Il Regista : Giancarlo Sammartano

Il Timballo del Gattopardo Solo spettacolo, solo un testo teatrale, o anarchica performance? Epica della cucina, o pretesto per un simposio letterario? Comico, tragico, grottesco?
Il Timballo del Gattopardo è, come la fragrante materia che evoca, una dorata crosta in cui convivono molti e diversi elementi, materie della natura orchestrate dall’uo...mo. In un salone da pranzo, che sovrasta a vista la sua cucina, due figuri –ma è più giusto dire figurine- in perfetto stile etnico ‘900 (ma quante reminiscenze letterarie dell’800, e ancora indietro fino alla madre Grecia!) dibattono e contrastano sul menù di un banchetto epocale: 13 convitati, 4 diverse portate per ciascuno, 52 piatti. Una metafisica scena di conversazione –Pinter e Martoglio- tra due generazioni, zio e nipote, scandita dall’azione reale della cucina che bolle, sfrigola, insapora. Motore del tutto è come sempre l’amore, una passione impossibile nata e tenuta in vita dall’effimera cottura del cibo.

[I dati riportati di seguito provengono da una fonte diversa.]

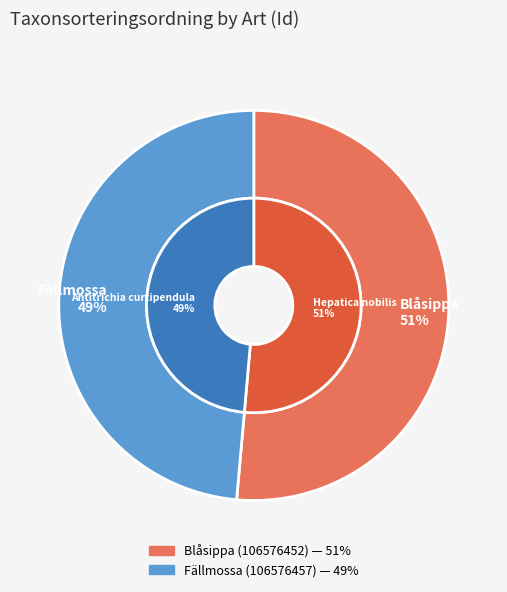

Which category accounts for the majority?

Blåsippa (106576452)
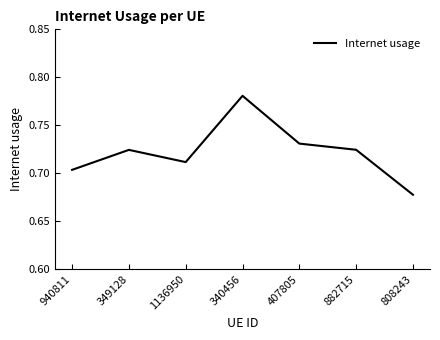

What position from the left is 808243?

7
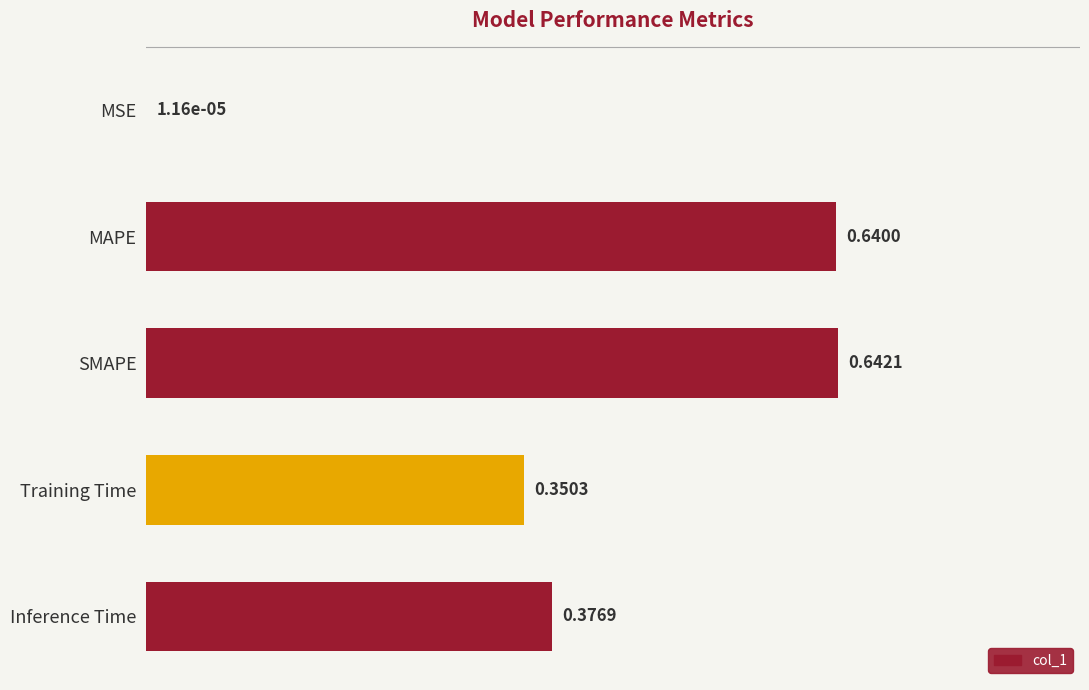

Between SMAPE and MSE, which is larger?

SMAPE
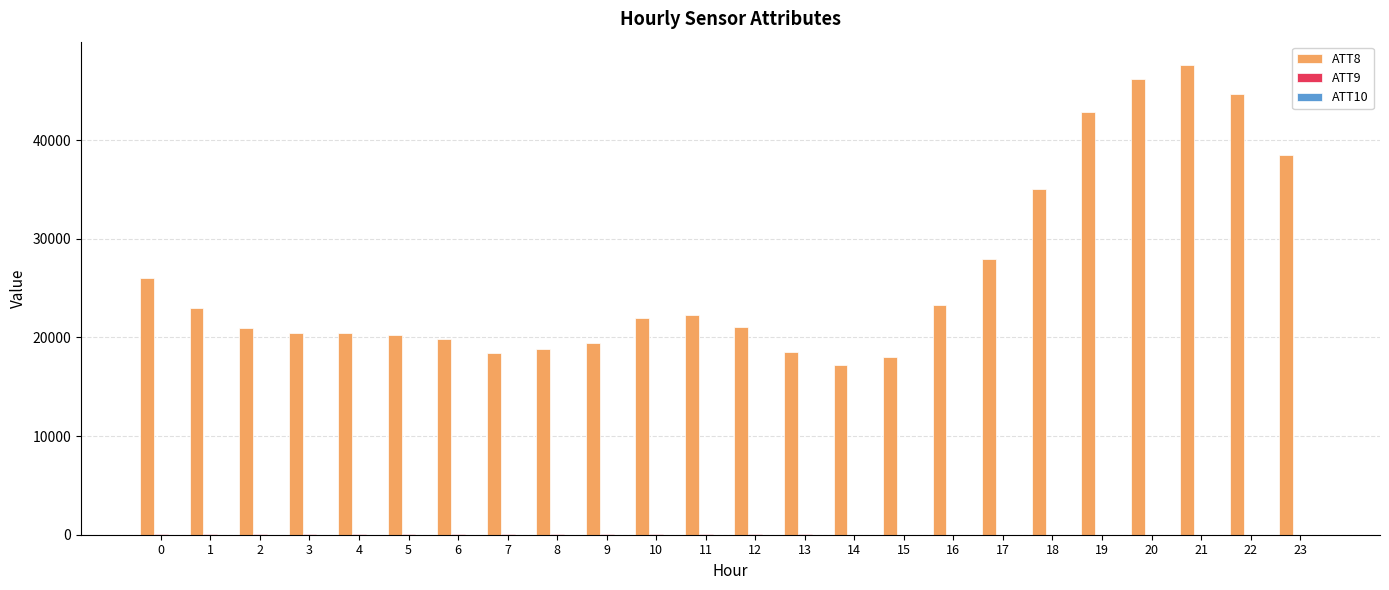

True or false: ATT8 has a value of 26000.0 at 0.

True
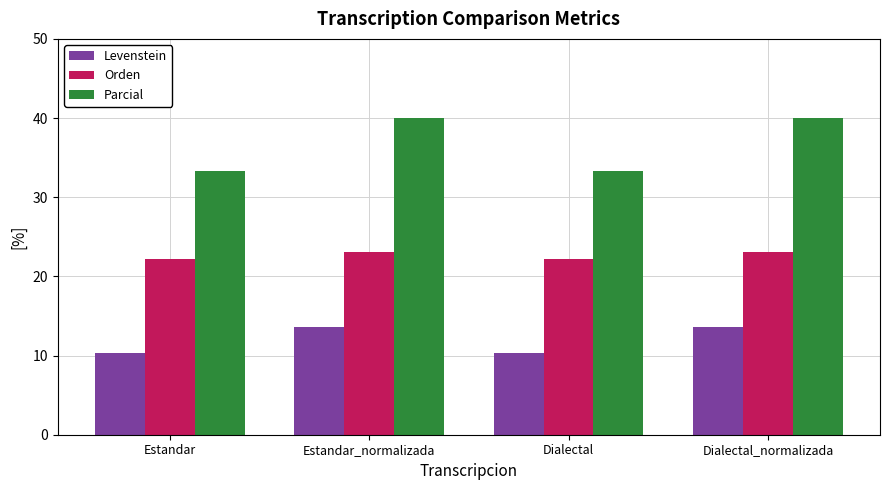

How many values in the Levenstein series are below 13?

2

E’ il valzer dell’acquolina, il tango delle papille, la contraddanza del dolce e del salato.
Nella diversità dei personaggi, forma e sostanza, circola la lingua comune della citazione letteraria, servita e sorbita come un liquore forte e raro. Quasimodo, Archestrato di Gela, Omero, De Roberto, Brancati, Verga, Vittorini, Tomasi di Lampedusa si materializzano a sorpresa dalle pagini di libri che sono qui non solo bagagli della memoria, ma veri e coerenti oggetti scenici: micidiali micce della nostalgia.

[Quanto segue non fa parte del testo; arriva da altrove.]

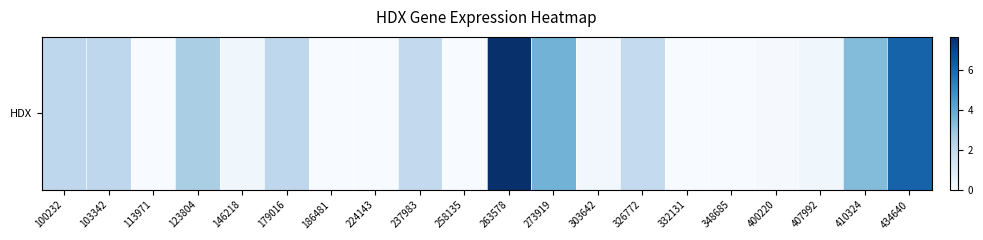

Reading left to right, list all the values displayed in this chart.

100232=2.1	103342=2.1	113971=0.0	123804=2.6	146218=0.3	179016=2.1	186481=0.0	224143=0.0	237983=2.0	258135=0.0	263578=7.7	273919=3.7	303642=0.2	326772=1.9	332131=0.0	348685=0.0	400220=0.1	407992=0.3	410324=3.4	434640=6.2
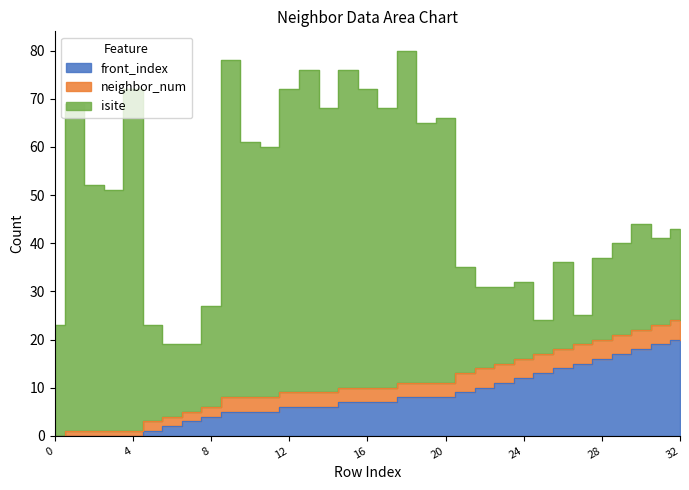

True or false: neighbor_num has a value of 3 at 27.

False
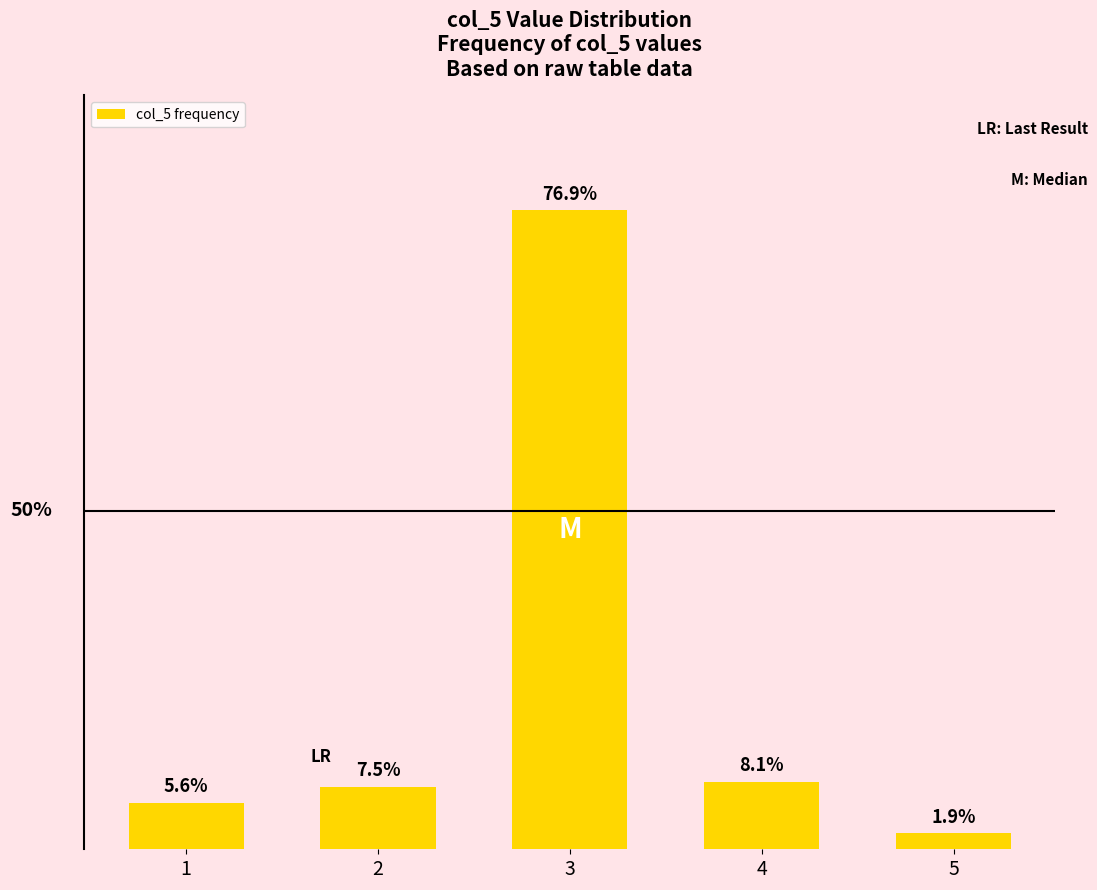

Rank the categories by value from lowest to highest.

5, 1, 2, 4, 3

La cucina, come il teatro -di cui resta chiusa nel libro di chi lo ha scritto solo la foglia della memoria di chi lo ha visto- vive sempre nel presente. Il suo senso nascosto rivive nella memoria della ricetta, dove aleggia sempre minacciosa l’ambiguità del q. b. (quanto basta). Uno spettacolo sul baratro crudele del Tempo, sempre oscillante tra nostalgia del passato e attesa del futuro. Uno spettacolo sul cibo e sul desiderio, sulla sublime tecnica per rendere un piacere ciò che è necessità, scelta ciò che è obbligo: metafora di un’ascesa dalla bassezza della materia, alla leggerezza dell’arte. Cibo come danza, musica, poesia. L’in più del quotidiano. Edonismo, sì, ma epicureo. Voglia insaziabile di bellezza. Sapori e aromi da gustare sapendo che ciò che più importa è mantenere vivo il desiderio, poter pensare, in un lampo: E’ così bello che pare già di ricordarsene.

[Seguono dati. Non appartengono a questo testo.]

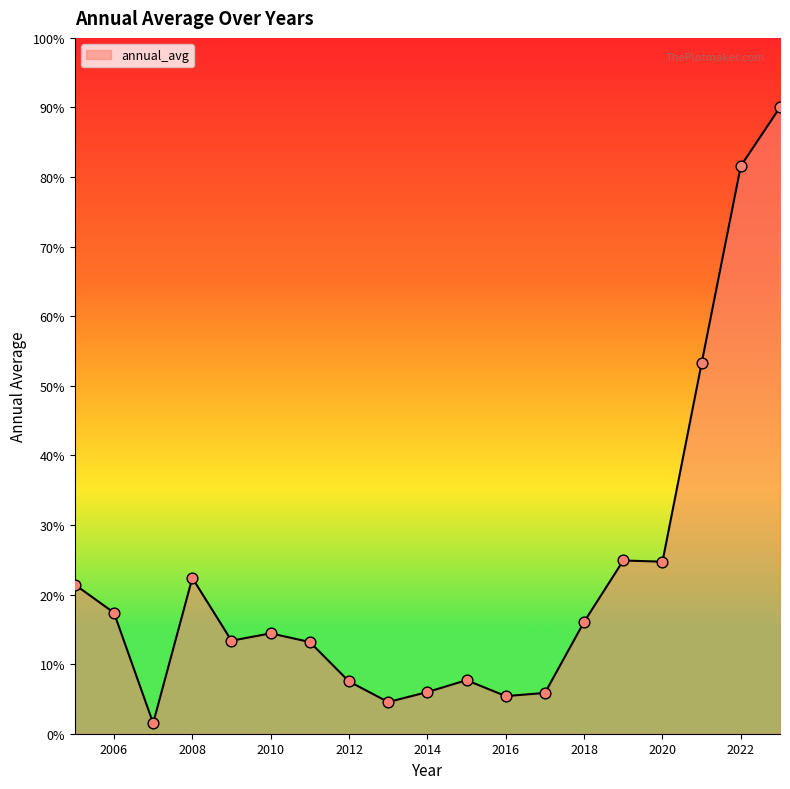

What is the maximum value shown in the chart?

90.0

Se Carlo Cartier –attore fior di farina- si finge chef di antica concezione e rigido garbo, Carmelo Chiaramonte – chef di fama- si fa attore di una storia altrui che pure parla di lui, del suo amore per la Tradizione, per l’armonia della cultura materiale. Entrambi, come veri antropologhi, studiano e raccontano l’uomo mentre si muta.
Agli spettatori di stasera, pubblico eletto, vorremmo tanto offrire il piacere di una serata diversa, sulla luna, sotto le stelle.
Quindi, e soprattutto: Buon divertimento!